> _Exercise_
According to the excerpted passage, in what vehicle does the account begin?

*** Excerpted passage ***

Horror of massacre streamed to ‘lads’
If you poured all the hate in the world into a first-person video game, set against the desperate cries of real people dying and the cold narration of a gunman deaf to their pleas, this is what it would look and sound like.
We see them on the screen, 20 bodies or more, lifeless in the corner of a Christchurch prayer room. He casually approaches, knowing they are beyond running away or fighting back, and fires more bullets into each one.
Two of the dead are young children, both boys, huddling together on a couch. One boy has his mouth open. We’ll never know what life they might have led.
He walks across the green carpet of the prayer room to the opposite corner, to another tangle of the dying and dead. There are perhaps 10 or more but he isn’t counting. He shoots into them, into their flesh, until he is certain no one can still be breathing. No one is. Five minutes after he starts shooting, he is the only person still alive inside the Al Noor mosque. He has run out of people to kill. It begins in a car, a Subaru wagon. We are driving through the streets of Christchurch, in the viewfinder of a man dressed in battle fatigues and carrying an armoury of military-style rifles.

*** Extracted entries ***

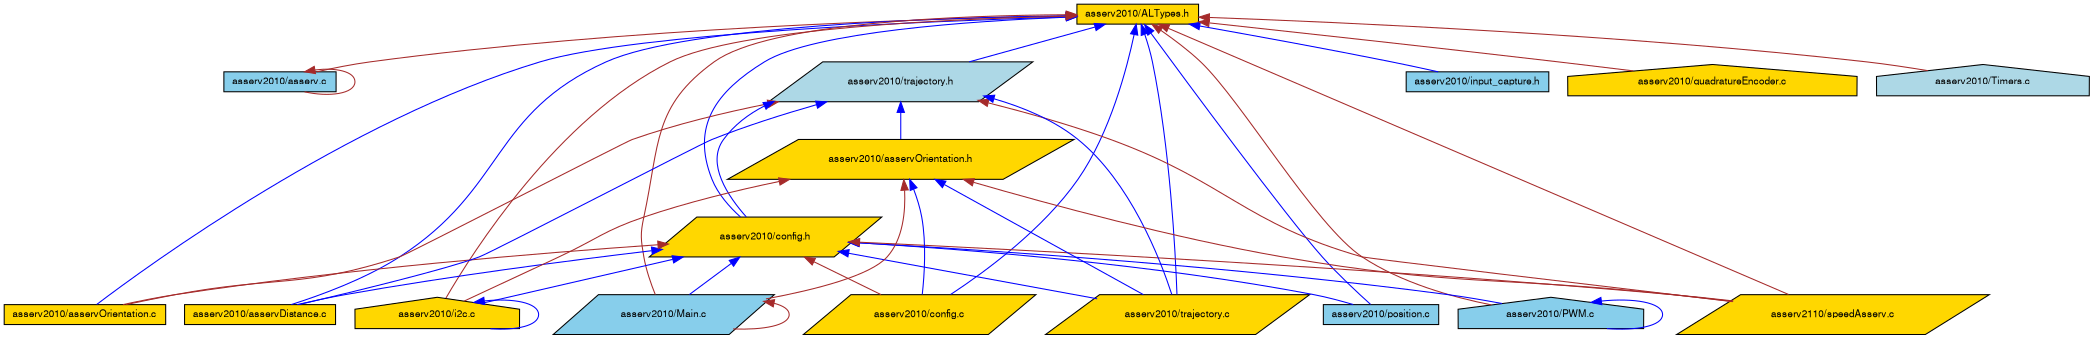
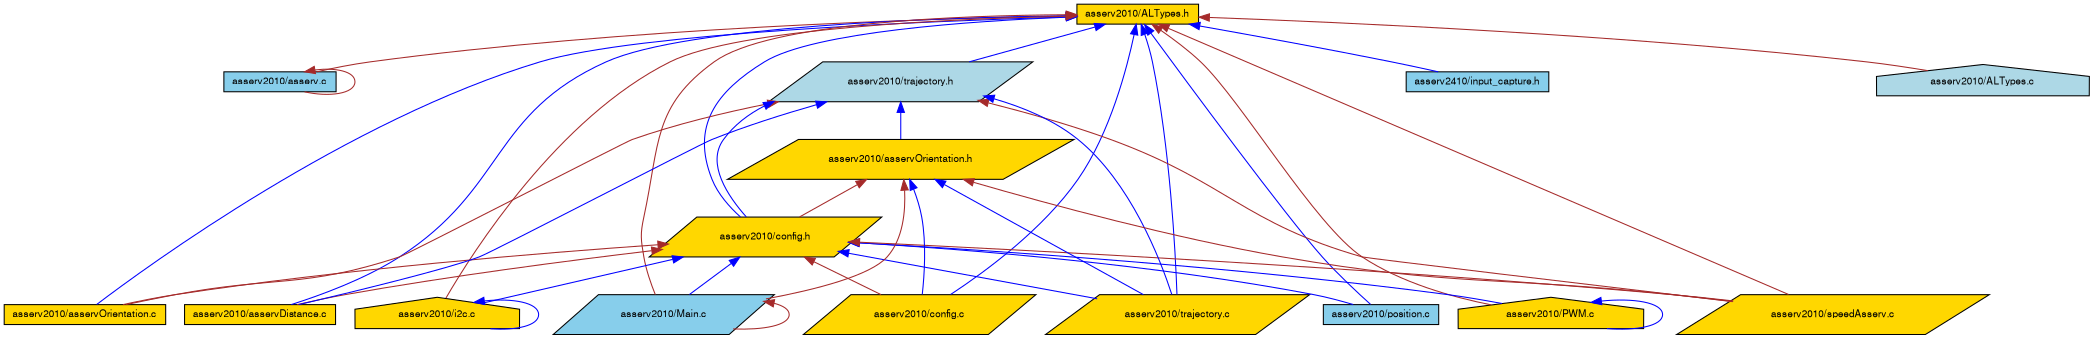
  digraph {
    node [color=black fillcolor=gold fontname=FreeSans fontsize=10 shape=parallelogram style=filled]
    edge [color=blue dir=back fontname=FreeSans fontsize=10 labelfontname=FreeSans labelfontsize=10 style=solid]
    n1 [fontcolor=black height=0.2 label="asserv2010/ALTypes.h" shape=box width=0.4]
    n2 [fillcolor=skyblue height=0.2 label="asserv2010/asserv.c" shape=box width=0.4]
    n3 [height=0.2 label="asserv2010/asservDistance.c" shape=box width=0.4]
    n4 [height=0.2 label="asserv2010/asservOrientation.c" shape=box width=0.4]
    n5 [height=0.2 label="asserv2010/config.c" width=0.4]
    n6 [height=0.2 label="asserv2010/config.h" width=0.4]
    n7 [height=0.2 label="asserv2010/i2c.c" shape=house width=0.4]
    n8 [fillcolor=skyblue height=0.2 label="asserv2010/Main.c" width=0.4]
    n9 [fillcolor=skyblue height=0.2 label="asserv2010/position.c" shape=box width=0.4]
-   n10 [fillcolor=skyblue height=0.2 label="asserv2010/PWM.c" shape=house width=0.4]
-   n11 [height=0.2 label="asserv2110/speedAsserv.c" width=0.4]
+   n10 [height=0.2 label="asserv2010/PWM.c" shape=house width=0.4]
+   n11 [height=0.2 label="asserv2010/speedAsserv.c" width=0.4]
    n12 [height=0.2 label="asserv2010/trajectory.c" width=0.4]
-   n13 [fillcolor=skyblue height=0.2 label="asserv2010/input_capture.h" shape=box width=0.4]
-   n14 [height=0.2 label="asserv2010/quadratureEncoder.c" shape=house width=0.4]
-   n15 [fillcolor=lightblue height=0.2 label="asserv2010/Timers.c" shape=house width=0.4]
+   n13 [fillcolor=skyblue height=0.2 label="asserv2410/input_capture.h" shape=box width=0.4]
+   n15 [fillcolor=lightblue height=0.2 label="asserv2010/ALTypes.c" shape=house width=0.4]
    n16 [fillcolor=lightblue height=0.2 label="asserv2010/trajectory.h" width=0.4]
    n17 [height=0.2 label="asserv2010/asservOrientation.h" width=0.4]
    n1 -> n2 [color=brown]
    n1 -> n3
    n1 -> n4
    n1 -> n5
    n1 -> n6
    n1 -> n7 [color=brown]
    n1 -> n8 [color=brown]
    n1 -> n9
    n1 -> n10 [color=brown]
    n1 -> n11 [color=brown]
    n1 -> n12
    n1 -> n13
-   n1 -> n14 [color=brown]
    n1 -> n15 [color=brown]
    n1 -> n16
    n2 -> n2 [color=brown]
-   n6 -> n3
+   n6 -> n3 [color=brown]
    n6 -> n4 [color=brown]
    n6 -> n5 [color=brown]
    n6 -> n7
    n6 -> n8
    n6 -> n9
    n6 -> n10
    n6 -> n11 [color=brown]
    n6 -> n12
    n7 -> n7
    n8 -> n8 [color=brown]
    n10 -> n10
    n16 -> n3
    n16 -> n4 [color=brown]
    n16 -> n6
    n16 -> n11 [color=brown]
    n16 -> n12
    n16 -> n17
    n17 -> n5
-   n17 -> n7 [color=brown]
+   n17 -> n6 [color=brown]
    n17 -> n8 [color=brown]
    n17 -> n11 [color=brown]
    n17 -> n12
  }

***

> _Exercise answer_
A Subaru wagon.